This excerpt was taken from a client “assessment” interview I conducted about 5 years ago.
This dentist suspected his office manager was stealing. His suspicions were correct, he just did not know it yet. In this part of the assessment interview, I’m asking him about check writing protocols. (and making sure to ask the “right” questions )
Me: Do you have any concerns that your office manager could access money from your bank account?
Dentist: No, that’s not possible. I keep my checkbook at home, and I write all my own checks.
Me: So, do you pay all your bills by check?
Dentist: No, I use both credit card and checks to pay my office expenses. When I write a check, I always have the invoice in front of me and write the invoice number on the check as well.
Me: Okay, that sounds good so far. Tell me, when you write a check to pay for a practice expense, do you personally put the check you wrote in the mail, or do you give it to your office manager to mail it for you.
Dentist: I give the checks to my office manager for her to mail.
Me: Does the office manager ever come to you from time to time and ask you to write a check; say for a miscellaneous office expense, or a patient refund?
Dentist: Yes, she does.
Me: About how often does this occur?
Dentist: Probably six times a month or so.
Me: What were the checks for?
Dentist: Mostly patient and insurance refunds. A few years ago, I started doing more large cases, so we started collecting fees up front. Sometimes the patient or insurance company will overpay, so we need to refund them.
Me: How large are those refund checks?
Dentist: Oh, usually between $400 and $1000.
Me: So, you write refund checks to patients and insurance companies in the range of $2500-$6000 every month.
Dentist: Yeah, that sounds about right
Me: This doesn’t sound quite right to me. It’s possible that your office manager could divert checks that you wrote for refunds and expenses for her own benefit. I’ll look into this.
A few days later…
I received the information that I requested from my client’s bank and confirmed that nearly all of the refund checks that the dentist wrote over the last two years were deposited in the office manager’s bank account.
The office manager duped the dentist into thinking the checks were for bona fide refunds, when in fact they were completely fictitious.
This scheme had been going on for over two years, and until this client was asked the “right” questions, he felt safe that the money in his bank could not be accessed by anyone other than himself.
•••
To do »
(1) According to the interview, where does the dentist keep his checkbook?
(2) Write out the interview word for word, starting at "Dentist: Probably six" and stopping after "between $400 and $1000.".

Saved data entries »
•••
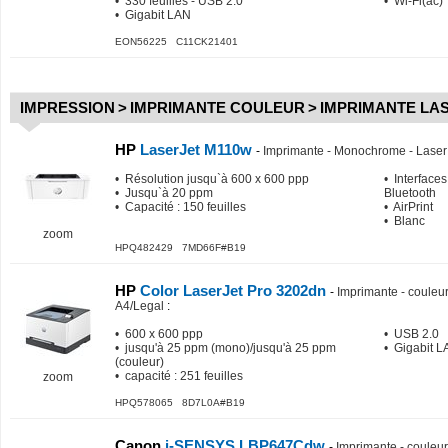
• 330 feuilles - USB 2.0
• Wi-Fi(ac)
• Gigabit LAN
EON56225 C11CK21401
IMPRESSION
>
IMPRIMANTE COULEUR
>
IMPRIMANTE LA
HP
LaserJet M110w
-
Imprimante - Monochrome - Laser 
• Résolution jusqu`à 600 x 600 ppp
• Interfaces
• Jusqu`à 20 ppm
Bluetooth
• Capacité : 150 feuilles
• AirPrint
• Blanc
zoom
HPQ482429 7MD66F#B19
HP
Color LaserJet Pro 3202dn
-
Imprimante - couleur 
A4/Legal
:
• 600 x 600 ppp
• USB 2.0
• jusqu'à 25 ppm (mono)/jusqu'à 25 ppm
• Gigabit 
(couleur)
• capacité : 251 feuilles
zoom
HPQ578065 8D7L0A#B19
Canon
i-SENSYS LBP647Cdw
-
Imprimante - couleur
•••
Answer list »
(1) He keeps it at home.

(2)
Dentist: Probably six times a month or so.
Me: What were the checks for?
Dentist: Mostly patient and insurance refunds. A few years ago, I started doing more large cases, so we started collecting fees up front. Sometimes the patient or insurance company will overpay, so we need to refund them.
Me: How large are those refund checks?
Dentist: Oh, usually between $400 and $1000.